Like a Greek hero of yore, Marcus Markou is taking on the economic crisis single-handedly with Papadopoulos & Sons, his fleecy, feel-good, culture-clash comedy.
Papadopoulos & Sons
Down And Out In Piraeus And London by Mark Wilshin
CAUTION: Here be spoilers
It’s a sad betrayal of its millennia of civilisation, but there’s no escaping the fact Greece is now an unfortunate byword for the European crisis. And it’s a tragedy that Anglo-Greek director Marcus Markou has capitalised on with Papadopoulos & Sons and its tale of a rich Greek entrepreneur who loses it all and is forced to seek solace, solidarity and salvation in the bosom of his community. Marcus Markou has even navigated his own slew of Heraclean labours to get his low-budget British feel-good movie made – writing, directing, producing and even distributing his debut feature himself. He’s even remortgaged his house in order to bring the Thessaloniki Film Festival Audience Award winner to the UK’s screens, aiming first for ticket returns from the UK’s Greek community before selling like hot loukoumades to the wider world beyond.
And with an all-star cast including Stephen Dillane, Georges Corraface and Ed Stoppard, the making of Papadopoulos & Sons, if nothing else, is a very cinematic story of one plucky Argonaut risking it all on a golden fleece of Greek comedy. It could, of course, all end in tragedy, in a metanarrative echo of Harry Papadopoulos and his family’s fate. For Harry is the CEO of a multi-million pound corporation manufacturing Greek dips, awarded European Entrepreneur Of The Year and reinvesting his fortune in Papadopoulos Plaza, staking his taramasalata and hummus empire on his grand designs for a property portfolio. He lives with stuttering, green-fingered eldest son James, fashion-victim daughter Katie, stockbroking child prodigy Theo and plain-talking housekeeper Mrs Parrington in a mansion on billionaires’ row. But suddenly bankrupt, Harry agrees to sell off his assets in order to buy his business back at a bargain price, with little else to do in the meantime other than reopen a fish and chip shop with estranged brother Spiros.

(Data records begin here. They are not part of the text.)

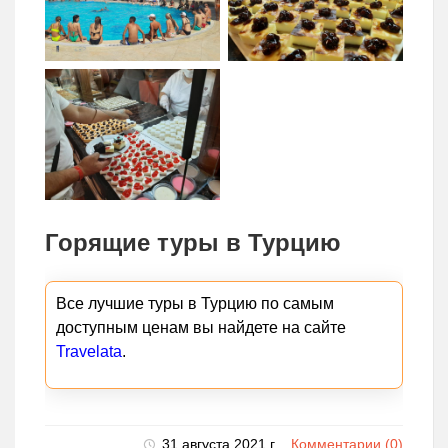
Горящие туры в Турцию
Все лучшие туры в Турцию по самым
доступным ценам вы найдете на сайте
Travelata
.
31 августа 2021 г.
Комментарии (0)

For the most part Papadopoulos & Sons is a fish-out-of-water comedy, with Stephen Dillane putting in a brilliantly browbeaten performance as the Greek god fallen from grace. He’s lumbered with free-spirited Spiros and a long-forgotten Greek heritage of dancing and singing, but as the fish and chip shop is dusted off, so too are memories of his late wife and the childhood trauma that created a rift between the brothers. And as emotions and memories come flooding back, son James also starts to stammer less, also nourished by his new life of gardening, filleting fishes and family. But it’s Dillane senior that casts star quality over the film, petulantly refusing to say the silly word “chamois” and childishly bemoaning his fate, “I’m not opening a fish and chip shop!” Markou’s dialogues have all the cockney simplicity of Lock, Stock And Two Smoking Barrels and the script occasionally veers into whimsy, but it’s a warm-hearted coming together of a community working hard to put themselves back above the breadline.
Nothing is certain in life, except death and taxes. Except in Greece where it’s just death. So says brother Spiros. But in Papadopoulos & Sons where the Greeks fall despite paying their taxes, Markou spins the Greek tragedy into comedy, the Papadopoulos downfall becoming an ill-fitting, whitewashed analogy of the Greek recession. It aims at a completeness with Greek-Turkish relations rendered in a surf-or-turf war with the local Turkish-run doner restaurant, but the film’s Darwinian precept of survival of the fittest walks a fine line between capitalism and community. Harry is overleveraged, ready to be bailed out by the banks in a sinister plot hatched by wily, devilish financier Rob. And it’s only through reconnecting with his family, his roots, working hard with his community that he’s able to make an honest success of his fledgling business and in so doing, earn the love of a good woman. But Markou wants it always, redefining success, in Harry’s park-bench conversation with Rob, not as money, but as feeling alive and engaged.
At times heavy-handed, with its psychosomatic stammering, its traumatic backstory and textbook references to King Lear, Papadopoulos & Sons is a Trojan horse – a feel-good salve for the Greeks. Not only does Marcus Markou create peace in the world with his high-street syrtos, uniting Greeks and Turks in dance, he also solves the economic crisis, with Theo (the future generation) idly racking up £22 million on his hobby stocks portfolio. It’s at times hackneyed, its plot turning on convenient twists such as the death of Spiros, hampered by stale devices like the immobile photo slideshow indicating the passage of time, and its comic punch is rather undersold by stolid editing. But nevertheless Papadopoulos & Sons is a daring example of entrepreneurial film-making, as inspirational as its story of rising again from the ashes.